Ok. It's bytes that affect a7 by 2, but everything else by 1.
"Indirect addressing with postincrement
Assembler syntax:
Same as indirect addressing, but An will be increased by the size of the operation after the instruction is executed. The only exception is byte operations on A7 - this register must point to an even address, so it will always increment by at least 2. Example:"
How do you know if you need to swap or not ? For example a memory copy function that uses 32bit transfers but may be copying strings that may not be byte swapped ?

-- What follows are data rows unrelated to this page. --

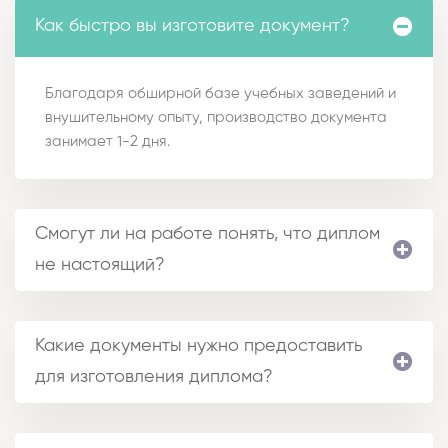
Как быстро вы изготовите документ?
Благодаря обширной базе учебных заведений и
внушительному опыту, производство документа
занимает 1-2 дня.
Смогут ли на работе понять, что диплом
не настоящий?
Какие документы нужно предоставить
для изготовления диплома?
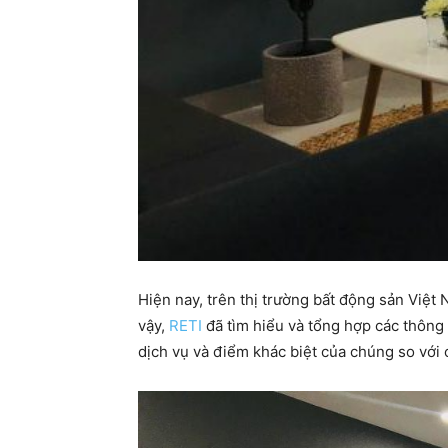
Hiện nay, trên thị trường bất động sản Việt
vậy,
RETI
đã tìm hiểu và tổng hợp các thông 
dịch vụ và điểm khác biệt của chúng so với c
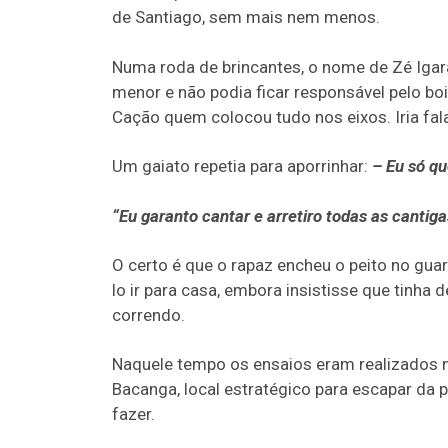
de Santiago, sem mais nem menos.
Numa roda de brincantes, o nome de Zé Igar
menor e não podia ficar responsável pelo boi.
Cação quem colocou tudo nos eixos. Iria fala
Um gaiato repetia para aporrinhar:
– Eu só qu
“Eu garanto cantar e arretiro todas as cantiga
O certo é que o rapaz encheu o peito no gua
lo ir para casa, embora insistisse que tinha
correndo.
Naquele tempo os ensaios eram realizados 
Bacanga, local estratégico para escapar da po
fazer.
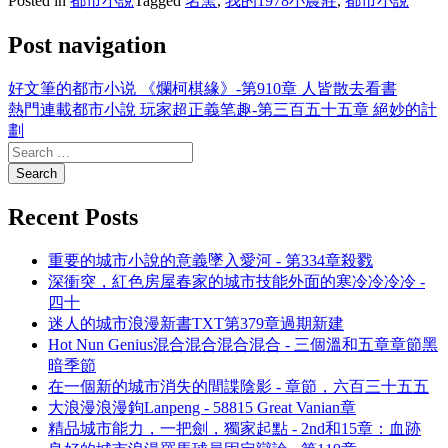
Posted in
都市小說
Tagged
名窯
,
我的1978小農莊
,
都市小說
Post navigation
好文筆的都市小说 《爛柯棋緣》-第910章 人皆散去看書
熱門連載都市小說 玩家超正義笔趣-第三百五十五章 絕妙的計
劃
Recent Posts
重要的城市小說的意義墜入愛河 - 第334章殺戮
深衝突，紅色房屋春家的城市技能外面的寒冷冷冷冷 -
四十
迷人的城市浪漫新書TXT第379章過期新建
Hot Nun Genius混合混合混合混合 - 三個溫和五章章節黑
暗季節
在一個新的城市消失的間諜陰影 - 章節，六百三十五五
大浪漫浪漫鉤Lanpeng - 58815 Great Vanian章
精品城市能力，一把劍，獨家起點 - 2nd和15章：血跡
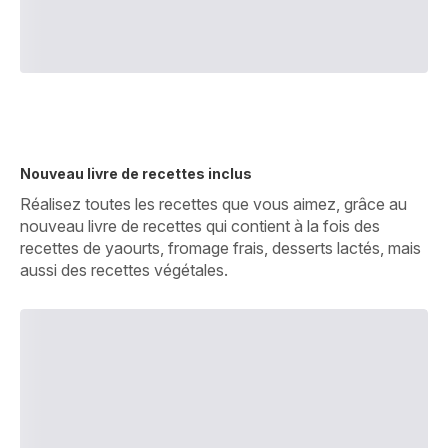
Nouveau livre de recettes inclus
Réalisez toutes les recettes que vous aimez, grâce au
nouveau livre de recettes qui contient à la fois des
recettes de yaourts, fromage frais, desserts lactés, mais
aussi des recettes végétales.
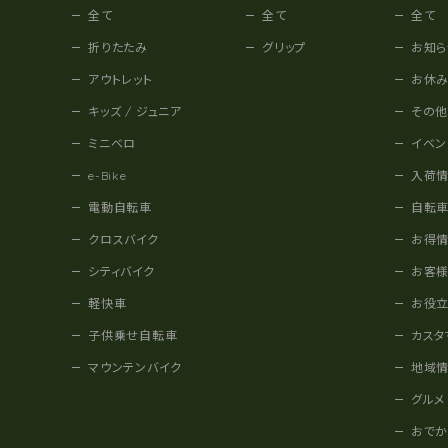
全て
全て
全て
折りたたみ
グリップ
お知ら
アウトレット
お休
キッズ / ジュニア
その
ミニベロ
イベン
e-Bike
入荷
電動自転車
自転
クロスバイク
お得
シティバイク
お客
軽快車
お役
子供乗せ自転車
カスタ
マウンテンバイク
地域
グルメ
おで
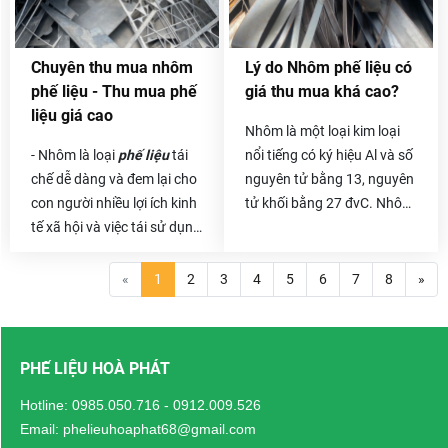
dựng, đóng tàu, cầu đường,
này.
…Tất cả đều sử dụng một
khối lượng sắt khổng lồ.
Chuyên thu mua nhôm
Lý do Nhôm phế liệu có
Kéo theo đó là lượng sắt
phế liệu - Thu mua phế
giá thu mua khá cao?
thải ra cũng không hề nhỏ.
liệu giá cao
Số phế liệu thải ra đó vừa
Nhôm là một loại kim loại
làm tốn diện tích kho bãi
- Nhôm là loại
phế liệu
tái
nổi tiếng có ký hiệu Al và số
của bạn vừa làm ô nhiễm
chế dễ dàng và đem lại cho
nguyên tử bằng 13, nguyên
môi trường. Vậy thì chẳng
con người nhiều lợi ích kinh
tử khối bằng 27 đvC. Nhôm
có lý do gì để bạn không
tế xã hội và việc tái sử dụng
có điểm đáng chú ý của
thanh lý chúng đi cả .
chúng sẽ giúp tài nguyên
một kim loại có tỷ trọng
bảo vệ, môi trường của
thấp và có khả năng chống
«
1
2
3
4
5
6
7
8
»
chúng ta cũng trở nên xanh
ăn mòn hiện tượng thụ
sạch đẹp hơn. Và khoảng
động. Các thành phần cấu
thời gian giữa năm mới
trúc được làm từ nhôm và
PHẾ LIỆU HOÀ PHÁT
2021,
Phế liệu Hòa Phát
hợp kim của nó là rất quan
tiến hành thực hiện chương
trọng cho ngành công
Hotline:
0985.050.716
-
0912.009.526
trình hoa hồng cho những
nghiệp hàng không vũ trụ
Email: phelieuhoaphat68@gmail.com
người giới thiệu
chuyên thu
và rất quan trọng trong các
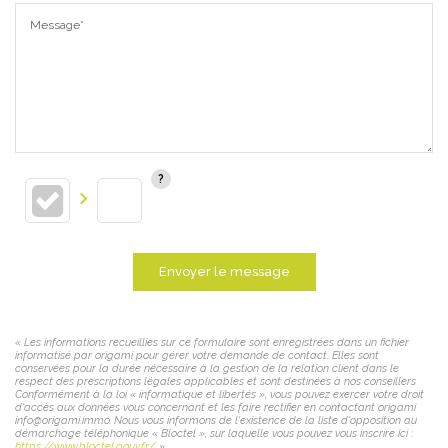
Message*
Envoyer le message
« Les informations recueillies sur ce formulaire sont enregistrées dans un fichier
informatisé par origami pour gérer votre demande de contact. Elles sont
conservées pour la durée nécessaire à la gestion de la relation client dans le
respect des prescriptions légales applicables et sont destinées à nos conseillers
Conformément à la loi « informatique et libertés », vous pouvez exercer votre droit
d'accès aux données vous concernant et les faire rectifier en contactant origami
info@origami.immo. Nous vous informons de l'existence de la liste d'opposition au
démarchage téléphonique « Bloctel », sur laquelle vous pouvez vous inscrire ici :
https://www.bloctel.gouv.fr/
»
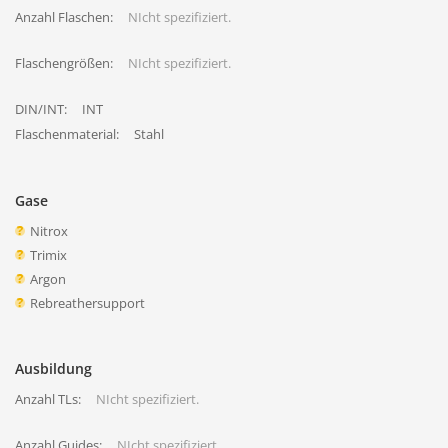
Anzahl Flaschen:
NIcht spezifiziert.
Flaschengrößen:
NIcht spezifiziert.
DIN/INT:
INT
Flaschenmaterial:
Stahl
Gase
Nitrox
Trimix
Argon
Rebreathersupport
Ausbildung
Anzahl TLs:
NIcht spezifiziert.
Anzahl Guides:
NIcht spezifiziert.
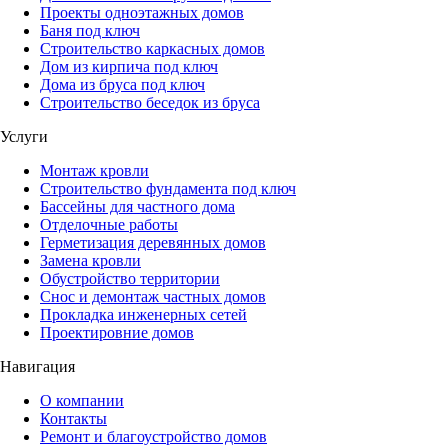
Проекты одноэтажных домов
Баня под ключ
Строительство каркасных домов
Дом из кирпича под ключ
Дома из бруса под ключ
Строительство беседок из бруса
Услуги
Монтаж кровли
Строительство фундамента под ключ
Бассейны для частного дома
Отделочные работы
Герметизация деревянных домов
Замена кровли
Обустройство территории
Снос и демонтаж частных домов
Прокладка инженерных сетей
Проектировние домов
Навигация
О компании
Контакты
Ремонт и благоустройство домов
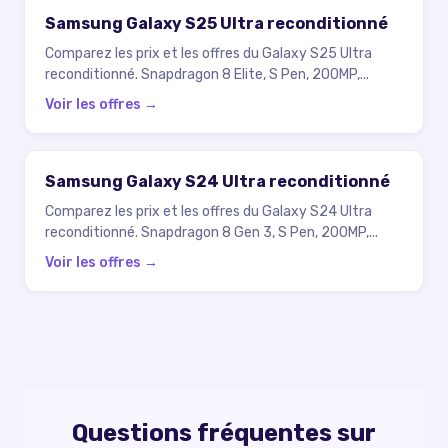
Samsung Galaxy S25 Ultra reconditionné
Comparez les prix et les offres du Galaxy S25 Ultra
reconditionné. Snapdragon 8 Elite, S Pen, 200MP,
...
Voir les offres →
Samsung Galaxy S24 Ultra reconditionné
Comparez les prix et les offres du Galaxy S24 Ultra
reconditionné. Snapdragon 8 Gen 3, S Pen, 200MP,
...
Voir les offres →
Questions fréquentes sur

My only thought would be to access bytes/words & dwords at different address ranges & disable all the caches. You could implement a cache inside the fpga, although it would probably still be slower than the on chip cache because it would be limited to the fsb speed. You'd have to do it to figure out which came out better or worse.
Most of the time the 68k code would be doing aligned accesses, so that should show up in the branch prediction. So a test for whether it's aligned and then the xor is likely to not have much impact at all.
I know Mike Coates spent a long time optimising his 68k core back in the day, it was used in MAME back in the late 1990's & early 2000's. Obviously some of the optimisations are likely to be deoptimisations on recent cpu's, but the clock speed outweighs the effort required. Even musashi (the C core that MAME now uses) would probably be more than sufficient.
Or if someone does an ARM board instead then there is always
http://notaz.gp2x.de/cyclone.php My thought on using x86 (or even better x64) is that using a VM on the card could allow a bridge board style PC emulator to run at the same time as the 68k. Crazy idea I guess, but heh these ideas are all crazy.